Better earnings expected in 2H23F on refinery business. Singapore GRM has gradually recovered since mid-July with a QTD average of US$5.7/bbl. This was driven by higher crack spread for diesel and jet fuel while gasoline spread narrowed as the end of summer driving season approaches. A higher oil price is expected to be a short-term benefit for oil refiners via some inventory gains vs a loss in 2Q23. The IEA expects oil demand to rise in 3Q23 while OPEC+ undertakes a greater production cut. The US EIA expects Brent crude oil prices to gradually increase, reaching an average of US$80/bbl in 4Q23 vs. US$78/bbl in 2Q23. We expect those firms with marketing arms to continue to enjoy a reasonable marketing margin thanks to a less stringent cap on retail oil prices.

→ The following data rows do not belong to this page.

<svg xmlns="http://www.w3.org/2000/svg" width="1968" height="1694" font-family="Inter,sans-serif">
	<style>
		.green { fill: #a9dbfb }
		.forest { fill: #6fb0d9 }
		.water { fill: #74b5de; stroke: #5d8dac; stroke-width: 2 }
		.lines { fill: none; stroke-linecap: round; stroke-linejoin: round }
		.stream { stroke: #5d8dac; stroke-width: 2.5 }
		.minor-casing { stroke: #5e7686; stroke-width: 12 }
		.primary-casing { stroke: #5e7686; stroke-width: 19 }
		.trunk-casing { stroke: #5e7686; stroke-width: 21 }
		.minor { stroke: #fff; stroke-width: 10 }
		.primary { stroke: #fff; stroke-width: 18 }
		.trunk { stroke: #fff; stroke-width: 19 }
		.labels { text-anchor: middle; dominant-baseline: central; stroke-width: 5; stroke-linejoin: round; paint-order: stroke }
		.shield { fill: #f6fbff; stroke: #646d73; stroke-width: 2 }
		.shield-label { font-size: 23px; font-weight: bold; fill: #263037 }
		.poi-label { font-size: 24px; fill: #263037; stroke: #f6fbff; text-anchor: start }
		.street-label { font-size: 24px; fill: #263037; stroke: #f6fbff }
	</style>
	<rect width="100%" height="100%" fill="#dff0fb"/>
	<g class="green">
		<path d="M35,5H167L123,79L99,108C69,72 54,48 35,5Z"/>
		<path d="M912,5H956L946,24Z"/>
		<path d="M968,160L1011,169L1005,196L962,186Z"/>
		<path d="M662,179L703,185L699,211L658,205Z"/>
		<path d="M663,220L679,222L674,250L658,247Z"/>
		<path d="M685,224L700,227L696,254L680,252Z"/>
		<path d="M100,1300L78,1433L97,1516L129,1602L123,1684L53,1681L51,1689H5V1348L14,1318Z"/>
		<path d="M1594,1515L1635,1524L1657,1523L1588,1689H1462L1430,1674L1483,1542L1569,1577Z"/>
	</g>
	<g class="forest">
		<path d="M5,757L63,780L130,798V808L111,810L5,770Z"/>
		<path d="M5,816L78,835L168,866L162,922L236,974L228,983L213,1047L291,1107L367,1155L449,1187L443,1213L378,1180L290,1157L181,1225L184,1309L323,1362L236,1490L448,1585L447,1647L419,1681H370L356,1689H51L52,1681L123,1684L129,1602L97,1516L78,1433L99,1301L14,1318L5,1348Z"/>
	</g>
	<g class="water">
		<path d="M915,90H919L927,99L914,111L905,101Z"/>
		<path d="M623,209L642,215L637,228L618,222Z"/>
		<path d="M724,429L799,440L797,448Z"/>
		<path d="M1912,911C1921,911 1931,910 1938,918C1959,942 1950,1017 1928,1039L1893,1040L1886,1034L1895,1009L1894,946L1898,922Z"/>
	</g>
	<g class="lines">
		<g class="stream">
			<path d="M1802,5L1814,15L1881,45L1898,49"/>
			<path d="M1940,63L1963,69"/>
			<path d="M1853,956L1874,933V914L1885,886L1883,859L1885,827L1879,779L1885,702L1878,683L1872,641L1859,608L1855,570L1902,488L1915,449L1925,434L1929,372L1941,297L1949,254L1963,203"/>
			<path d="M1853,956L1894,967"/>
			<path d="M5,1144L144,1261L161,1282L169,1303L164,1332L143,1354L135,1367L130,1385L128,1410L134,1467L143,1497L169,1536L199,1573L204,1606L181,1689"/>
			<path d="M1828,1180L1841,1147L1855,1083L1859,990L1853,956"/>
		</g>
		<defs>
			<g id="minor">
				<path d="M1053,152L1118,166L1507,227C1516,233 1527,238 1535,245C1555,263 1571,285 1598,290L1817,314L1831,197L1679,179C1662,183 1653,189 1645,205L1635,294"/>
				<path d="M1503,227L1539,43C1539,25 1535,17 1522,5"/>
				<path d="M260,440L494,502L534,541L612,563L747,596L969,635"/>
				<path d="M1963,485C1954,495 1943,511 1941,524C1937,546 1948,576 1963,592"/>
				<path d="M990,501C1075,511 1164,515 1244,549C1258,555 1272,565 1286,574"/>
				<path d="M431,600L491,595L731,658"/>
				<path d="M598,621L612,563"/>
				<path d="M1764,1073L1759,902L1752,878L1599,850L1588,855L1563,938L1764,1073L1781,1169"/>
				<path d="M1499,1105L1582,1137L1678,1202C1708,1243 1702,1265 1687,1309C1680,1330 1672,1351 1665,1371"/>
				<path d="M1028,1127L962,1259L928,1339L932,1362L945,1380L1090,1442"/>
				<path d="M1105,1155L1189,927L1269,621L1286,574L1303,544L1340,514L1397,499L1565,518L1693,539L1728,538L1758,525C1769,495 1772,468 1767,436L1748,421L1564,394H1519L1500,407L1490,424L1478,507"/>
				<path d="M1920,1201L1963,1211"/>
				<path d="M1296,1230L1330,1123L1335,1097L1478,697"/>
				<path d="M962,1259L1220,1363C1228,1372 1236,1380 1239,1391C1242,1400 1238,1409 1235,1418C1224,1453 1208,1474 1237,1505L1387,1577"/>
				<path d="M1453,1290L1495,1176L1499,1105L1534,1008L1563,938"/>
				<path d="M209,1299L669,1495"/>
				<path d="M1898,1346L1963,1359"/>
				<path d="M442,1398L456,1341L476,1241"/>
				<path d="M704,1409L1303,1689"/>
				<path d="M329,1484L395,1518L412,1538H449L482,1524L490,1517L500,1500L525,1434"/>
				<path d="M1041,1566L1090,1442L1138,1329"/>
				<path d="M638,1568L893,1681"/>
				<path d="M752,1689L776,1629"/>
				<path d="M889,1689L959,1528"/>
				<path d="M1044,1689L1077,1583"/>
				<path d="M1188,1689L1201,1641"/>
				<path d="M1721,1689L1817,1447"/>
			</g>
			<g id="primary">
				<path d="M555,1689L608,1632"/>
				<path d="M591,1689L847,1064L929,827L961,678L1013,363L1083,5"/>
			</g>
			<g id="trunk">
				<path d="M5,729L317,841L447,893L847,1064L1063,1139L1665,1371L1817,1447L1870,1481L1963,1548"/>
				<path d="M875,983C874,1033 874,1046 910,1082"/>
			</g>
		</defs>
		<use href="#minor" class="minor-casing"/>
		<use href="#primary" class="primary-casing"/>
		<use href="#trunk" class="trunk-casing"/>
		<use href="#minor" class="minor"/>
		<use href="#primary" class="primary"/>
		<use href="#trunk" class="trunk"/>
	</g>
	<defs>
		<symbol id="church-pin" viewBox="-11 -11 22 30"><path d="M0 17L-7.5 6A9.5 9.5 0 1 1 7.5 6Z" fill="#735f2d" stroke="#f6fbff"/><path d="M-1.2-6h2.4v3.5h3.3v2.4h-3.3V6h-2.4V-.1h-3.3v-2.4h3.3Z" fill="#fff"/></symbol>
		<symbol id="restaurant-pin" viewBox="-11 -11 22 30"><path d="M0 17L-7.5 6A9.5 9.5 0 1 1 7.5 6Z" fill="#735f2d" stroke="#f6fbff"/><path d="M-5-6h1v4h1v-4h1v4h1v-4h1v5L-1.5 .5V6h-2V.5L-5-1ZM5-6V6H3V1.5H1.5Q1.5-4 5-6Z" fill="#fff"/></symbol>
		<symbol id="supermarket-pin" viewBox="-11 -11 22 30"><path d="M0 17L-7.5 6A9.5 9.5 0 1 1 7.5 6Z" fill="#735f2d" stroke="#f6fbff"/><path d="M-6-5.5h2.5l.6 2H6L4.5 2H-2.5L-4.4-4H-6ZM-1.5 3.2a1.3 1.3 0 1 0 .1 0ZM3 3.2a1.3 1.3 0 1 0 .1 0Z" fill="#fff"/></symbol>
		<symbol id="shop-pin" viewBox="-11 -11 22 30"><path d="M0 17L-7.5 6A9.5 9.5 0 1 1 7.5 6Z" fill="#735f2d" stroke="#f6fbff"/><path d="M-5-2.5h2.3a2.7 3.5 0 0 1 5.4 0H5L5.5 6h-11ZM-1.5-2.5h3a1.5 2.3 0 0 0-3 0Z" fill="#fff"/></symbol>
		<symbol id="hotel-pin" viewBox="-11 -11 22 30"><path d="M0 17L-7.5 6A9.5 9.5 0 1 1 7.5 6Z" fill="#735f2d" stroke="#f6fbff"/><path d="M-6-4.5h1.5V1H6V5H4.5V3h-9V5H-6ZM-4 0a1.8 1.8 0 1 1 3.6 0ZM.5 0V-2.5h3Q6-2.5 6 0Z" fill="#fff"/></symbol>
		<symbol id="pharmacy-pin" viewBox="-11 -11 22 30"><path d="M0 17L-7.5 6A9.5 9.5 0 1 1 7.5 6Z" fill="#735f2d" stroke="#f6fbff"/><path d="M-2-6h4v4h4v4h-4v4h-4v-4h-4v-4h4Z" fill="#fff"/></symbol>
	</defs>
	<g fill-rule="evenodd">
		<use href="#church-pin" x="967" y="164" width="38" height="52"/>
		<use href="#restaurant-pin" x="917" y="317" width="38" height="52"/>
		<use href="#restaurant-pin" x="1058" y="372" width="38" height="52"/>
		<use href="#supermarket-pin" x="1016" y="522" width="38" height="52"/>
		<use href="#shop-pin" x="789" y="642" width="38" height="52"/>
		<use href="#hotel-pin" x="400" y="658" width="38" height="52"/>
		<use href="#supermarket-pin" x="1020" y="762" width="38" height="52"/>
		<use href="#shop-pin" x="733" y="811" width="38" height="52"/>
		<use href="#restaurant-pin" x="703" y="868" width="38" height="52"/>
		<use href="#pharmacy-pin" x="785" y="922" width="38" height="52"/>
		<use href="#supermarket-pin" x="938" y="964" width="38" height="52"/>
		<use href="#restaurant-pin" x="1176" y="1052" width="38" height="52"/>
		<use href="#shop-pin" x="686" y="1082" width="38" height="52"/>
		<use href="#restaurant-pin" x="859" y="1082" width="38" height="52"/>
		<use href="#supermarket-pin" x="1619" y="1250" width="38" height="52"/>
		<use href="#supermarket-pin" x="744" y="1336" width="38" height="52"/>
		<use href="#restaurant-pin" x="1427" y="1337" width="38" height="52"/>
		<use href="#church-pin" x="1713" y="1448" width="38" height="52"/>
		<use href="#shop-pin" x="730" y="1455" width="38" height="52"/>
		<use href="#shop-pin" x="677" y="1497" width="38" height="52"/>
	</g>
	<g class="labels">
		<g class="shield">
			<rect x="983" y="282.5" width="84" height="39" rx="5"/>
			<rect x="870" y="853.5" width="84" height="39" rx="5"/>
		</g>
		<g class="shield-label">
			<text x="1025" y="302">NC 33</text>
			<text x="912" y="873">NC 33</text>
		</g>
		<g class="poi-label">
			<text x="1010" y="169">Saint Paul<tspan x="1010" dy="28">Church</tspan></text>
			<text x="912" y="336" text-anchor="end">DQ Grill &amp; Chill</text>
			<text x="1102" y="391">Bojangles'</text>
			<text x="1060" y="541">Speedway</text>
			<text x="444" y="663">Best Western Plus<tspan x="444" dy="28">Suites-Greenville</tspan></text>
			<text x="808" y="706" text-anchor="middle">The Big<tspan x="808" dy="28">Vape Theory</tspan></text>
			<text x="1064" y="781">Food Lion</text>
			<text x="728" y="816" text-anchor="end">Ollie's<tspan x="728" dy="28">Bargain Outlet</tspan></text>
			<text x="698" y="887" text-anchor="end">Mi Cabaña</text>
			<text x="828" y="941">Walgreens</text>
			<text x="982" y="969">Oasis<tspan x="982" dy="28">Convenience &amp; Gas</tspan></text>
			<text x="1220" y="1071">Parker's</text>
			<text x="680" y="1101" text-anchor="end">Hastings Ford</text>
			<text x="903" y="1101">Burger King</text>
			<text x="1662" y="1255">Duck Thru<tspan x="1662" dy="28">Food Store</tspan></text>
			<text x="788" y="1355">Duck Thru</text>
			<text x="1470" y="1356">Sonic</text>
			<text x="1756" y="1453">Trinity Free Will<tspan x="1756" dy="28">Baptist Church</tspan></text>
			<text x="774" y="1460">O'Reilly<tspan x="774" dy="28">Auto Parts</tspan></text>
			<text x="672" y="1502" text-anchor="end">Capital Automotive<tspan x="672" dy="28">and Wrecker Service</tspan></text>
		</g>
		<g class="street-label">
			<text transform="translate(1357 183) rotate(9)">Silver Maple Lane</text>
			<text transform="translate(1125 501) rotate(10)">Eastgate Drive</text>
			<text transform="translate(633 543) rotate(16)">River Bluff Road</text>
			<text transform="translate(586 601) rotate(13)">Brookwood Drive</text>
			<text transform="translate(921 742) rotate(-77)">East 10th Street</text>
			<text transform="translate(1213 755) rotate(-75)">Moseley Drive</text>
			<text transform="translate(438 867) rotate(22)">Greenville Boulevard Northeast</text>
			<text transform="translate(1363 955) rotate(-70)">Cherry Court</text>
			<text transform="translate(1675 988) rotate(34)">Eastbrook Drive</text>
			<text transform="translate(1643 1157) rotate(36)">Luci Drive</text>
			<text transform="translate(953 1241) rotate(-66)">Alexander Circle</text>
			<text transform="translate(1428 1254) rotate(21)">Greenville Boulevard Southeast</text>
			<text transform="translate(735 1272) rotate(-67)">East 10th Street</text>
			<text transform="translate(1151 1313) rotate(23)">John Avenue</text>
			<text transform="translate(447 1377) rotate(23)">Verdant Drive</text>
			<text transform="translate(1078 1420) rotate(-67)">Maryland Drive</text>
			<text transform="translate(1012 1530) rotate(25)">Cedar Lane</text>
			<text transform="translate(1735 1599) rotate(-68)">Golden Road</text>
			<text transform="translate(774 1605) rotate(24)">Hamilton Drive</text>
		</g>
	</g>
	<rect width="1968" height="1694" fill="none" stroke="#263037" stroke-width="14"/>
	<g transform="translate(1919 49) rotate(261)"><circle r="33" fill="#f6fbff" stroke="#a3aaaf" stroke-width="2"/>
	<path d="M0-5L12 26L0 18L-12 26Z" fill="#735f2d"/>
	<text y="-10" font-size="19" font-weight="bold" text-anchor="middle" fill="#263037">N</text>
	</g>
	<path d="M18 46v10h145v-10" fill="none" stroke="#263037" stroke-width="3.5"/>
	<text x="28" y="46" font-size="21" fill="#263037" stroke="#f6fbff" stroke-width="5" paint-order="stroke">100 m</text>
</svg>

BCP remains top pick despite 20% rise in share price YTD. BCP’s share price increase reflects investor optimism about its acquisition of a majority interest in ESSO, which we see as an accretive acquisition with a fair purchase price, providing earnings and synergy benefits in operations and marketing. This will be an additional driving factor for BCP apart from business diversification. Management expects the transaction to be complete by mid-Aug after BCP and ESSO’s 2Q23 results announcements, which will determine the final acquisition price. BCP remains our top pick on solid earnings in 2023 despite a fall of 29% due to abnormally high GRM and gas price in 2022, as business diversification minimizes the damage from volatile oil price. Apart from this and solid GRM in 2023F, we like BCP for its exposure to E&P in Norway, gaining from the strong oil and gas market in Europe to replace supply from Russia. Share price is up 20% YTD, outperforming its local peers and SETENERG and we see more upside after the ESSO deal is done.
Key risk factors: 1) Volatile oil price, GRM and FX, 2) changes in consumer preferences for fossil fuel and 3) changes in regulatory policy on GHG emissions, including carbon tax and carbon credit.